Construction material prices decline
Construction materials prices declined 0.7 percent in July, according to the Producer Price Index (PPI) report the United States Department of Labor released on Aug. 14. Construction materials prices are down 0.6 percent for the year; this is the first year-over-year decline since November 2009, when non-residential construction spending was at its lowest point.
Non-residential construction materials prices also are down, falling 0.9 percent for the month and 1.2 percent for the year.
Prices for iron and steel dropped 3.7 percent for the month and are 9.7 percent lower year-over-year. Softwood lumber prices fell 3.7 percent in July, but are still 5.9 percent higher than in July 2011. Steel mill product prices decreased 2.8 percent for the month and are down 5.9 percent for the year. Prices for fabricated structural metal products slipped 1 percent for the month and are up 0.1 percent during the past 12 months.
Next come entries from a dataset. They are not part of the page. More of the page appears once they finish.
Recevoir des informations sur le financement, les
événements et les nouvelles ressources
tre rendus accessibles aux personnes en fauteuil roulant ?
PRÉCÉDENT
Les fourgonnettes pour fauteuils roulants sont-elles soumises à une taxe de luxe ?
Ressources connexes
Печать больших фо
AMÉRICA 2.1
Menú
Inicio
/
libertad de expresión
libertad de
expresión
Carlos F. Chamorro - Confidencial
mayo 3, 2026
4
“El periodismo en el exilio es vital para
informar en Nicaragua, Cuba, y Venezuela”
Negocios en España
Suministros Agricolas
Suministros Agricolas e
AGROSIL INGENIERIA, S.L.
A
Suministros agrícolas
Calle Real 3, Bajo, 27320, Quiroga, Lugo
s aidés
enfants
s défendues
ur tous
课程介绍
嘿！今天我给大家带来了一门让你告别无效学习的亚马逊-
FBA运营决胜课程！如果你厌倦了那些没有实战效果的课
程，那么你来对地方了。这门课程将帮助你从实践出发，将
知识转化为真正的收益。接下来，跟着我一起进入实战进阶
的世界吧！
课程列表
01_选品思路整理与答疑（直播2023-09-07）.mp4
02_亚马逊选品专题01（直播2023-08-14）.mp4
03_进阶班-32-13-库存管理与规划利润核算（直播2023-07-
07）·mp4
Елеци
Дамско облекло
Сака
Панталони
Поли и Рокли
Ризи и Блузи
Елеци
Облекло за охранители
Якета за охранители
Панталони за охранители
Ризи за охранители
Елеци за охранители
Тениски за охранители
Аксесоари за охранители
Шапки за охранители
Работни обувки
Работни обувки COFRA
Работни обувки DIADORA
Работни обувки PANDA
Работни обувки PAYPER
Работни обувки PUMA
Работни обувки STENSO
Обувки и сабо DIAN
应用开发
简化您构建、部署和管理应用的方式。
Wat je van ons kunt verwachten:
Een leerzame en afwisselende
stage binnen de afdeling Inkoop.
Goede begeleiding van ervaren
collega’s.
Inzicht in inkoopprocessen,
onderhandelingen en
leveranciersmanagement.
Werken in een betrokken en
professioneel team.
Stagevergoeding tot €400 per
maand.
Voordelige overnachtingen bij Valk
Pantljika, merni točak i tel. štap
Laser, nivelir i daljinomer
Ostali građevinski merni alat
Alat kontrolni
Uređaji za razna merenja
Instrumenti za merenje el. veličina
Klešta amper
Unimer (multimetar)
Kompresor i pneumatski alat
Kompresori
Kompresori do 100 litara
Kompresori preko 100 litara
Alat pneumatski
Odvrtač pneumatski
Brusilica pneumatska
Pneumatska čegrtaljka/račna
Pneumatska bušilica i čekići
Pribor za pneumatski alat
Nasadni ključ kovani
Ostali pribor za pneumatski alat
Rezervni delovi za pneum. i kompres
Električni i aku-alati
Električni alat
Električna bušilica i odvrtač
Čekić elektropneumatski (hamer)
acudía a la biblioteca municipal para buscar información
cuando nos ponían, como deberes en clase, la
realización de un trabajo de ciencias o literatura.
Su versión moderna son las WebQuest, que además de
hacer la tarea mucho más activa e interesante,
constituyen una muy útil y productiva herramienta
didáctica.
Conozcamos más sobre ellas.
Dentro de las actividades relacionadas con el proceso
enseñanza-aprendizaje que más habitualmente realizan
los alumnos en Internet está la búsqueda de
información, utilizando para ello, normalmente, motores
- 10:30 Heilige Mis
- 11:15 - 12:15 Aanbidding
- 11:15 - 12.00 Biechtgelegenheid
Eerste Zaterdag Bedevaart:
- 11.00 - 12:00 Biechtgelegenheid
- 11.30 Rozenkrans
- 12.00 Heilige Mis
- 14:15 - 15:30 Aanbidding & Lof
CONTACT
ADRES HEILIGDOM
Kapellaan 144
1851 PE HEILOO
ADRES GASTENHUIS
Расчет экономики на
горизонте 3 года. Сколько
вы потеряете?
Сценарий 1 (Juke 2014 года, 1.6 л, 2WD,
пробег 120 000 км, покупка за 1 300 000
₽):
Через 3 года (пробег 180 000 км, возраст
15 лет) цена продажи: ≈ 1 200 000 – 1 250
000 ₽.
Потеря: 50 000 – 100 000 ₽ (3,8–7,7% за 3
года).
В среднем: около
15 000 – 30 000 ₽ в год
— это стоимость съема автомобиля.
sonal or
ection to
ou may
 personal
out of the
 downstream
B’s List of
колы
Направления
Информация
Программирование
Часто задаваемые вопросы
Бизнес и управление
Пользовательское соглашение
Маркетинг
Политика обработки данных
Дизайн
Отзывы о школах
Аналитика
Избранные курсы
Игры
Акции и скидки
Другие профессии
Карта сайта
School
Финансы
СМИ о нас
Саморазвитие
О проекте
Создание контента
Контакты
Prices for prepared asphalt, tar roofing, and siding surged 5.4 percent for the month, but are still down 3.8 percent year over year. Non-ferrous wire and cable prices increased 0.5 percent for the month, but are down 8.9 percent from July 2011. Prices for concrete products are up 0.3 percent for the month and are 1.8 percent higher year over year. Prices for plumbing fixtures and fittings increased 0.1 percent in July and are 1.2 percent more expensive than one year ago.
Crude energy materials prices increased 0.6 percent in July, the first monthly increase since February 2012. Year over year, crude energy materials prices are down 19.1 percent. Overall, the nation’s wholesale goods prices increased 0.3 percent for the month and are 0.5 percent higher than in July 2011.